## DATA TO EXAMINE
============================================================

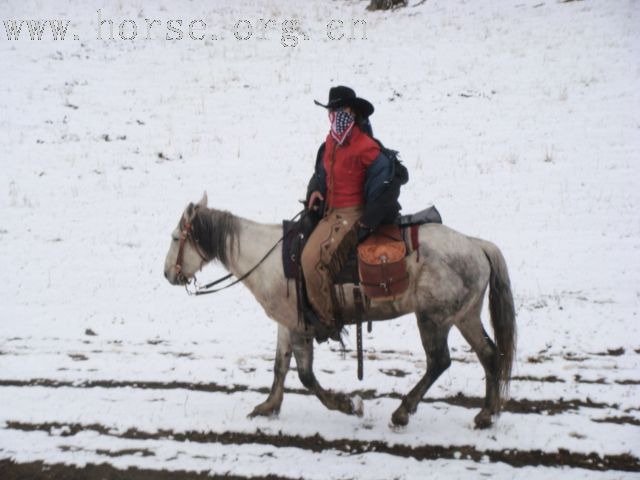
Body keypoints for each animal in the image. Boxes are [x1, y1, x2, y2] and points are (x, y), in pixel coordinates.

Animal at [164, 193, 516, 430]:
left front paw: (348, 405)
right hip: (465, 316)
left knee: (439, 361)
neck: (267, 258)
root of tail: (476, 245)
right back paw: (486, 414)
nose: (168, 273)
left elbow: (305, 376)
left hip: (433, 318)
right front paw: (268, 406)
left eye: (176, 237)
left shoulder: (300, 327)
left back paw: (402, 413)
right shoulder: (285, 323)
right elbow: (280, 367)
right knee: (489, 353)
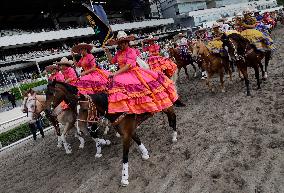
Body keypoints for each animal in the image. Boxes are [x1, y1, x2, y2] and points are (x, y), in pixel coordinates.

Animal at [45, 80, 178, 186]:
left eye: (51, 93)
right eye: (77, 110)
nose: (48, 111)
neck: (118, 110)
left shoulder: (125, 135)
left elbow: (124, 156)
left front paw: (124, 178)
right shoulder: (129, 131)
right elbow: (138, 140)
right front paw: (145, 154)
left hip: (167, 106)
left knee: (173, 118)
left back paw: (174, 136)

============================================================

## WORK TO BE COMPLETED
You are asked to output the records precisely as they appear, minus any pictures.

## TASK RESULT
Body keypoints for each animal in the image. Boxes are [x1, y1, x2, y2] and points are (x, y), in pixel coordinates.

Animal at [164, 193, 516, 430]:
left front paw: (348, 405)
right hip: (465, 316)
left knee: (439, 361)
neck: (267, 258)
root of tail: (476, 245)
right back paw: (486, 414)
nose: (168, 273)
left elbow: (305, 376)
left hip: (433, 318)
right front paw: (268, 406)
left eye: (176, 237)
left shoulder: (300, 327)
left back paw: (402, 413)
right shoulder: (285, 323)
right elbow: (280, 367)
right knee: (489, 353)
Body keypoints for each animal in the image. Boxes are [x1, y1, x2, y2] and points are (x, y), in pixel coordinates.

Animal at [45, 80, 178, 186]:
left eye: (51, 93)
right eye: (77, 110)
nose: (48, 111)
neck: (118, 110)
left shoulder: (125, 135)
left elbow: (124, 156)
left front paw: (124, 178)
right shoulder: (129, 131)
right elbow: (138, 140)
right front paw: (145, 154)
left hip: (167, 106)
left knee: (173, 118)
left back paw: (174, 136)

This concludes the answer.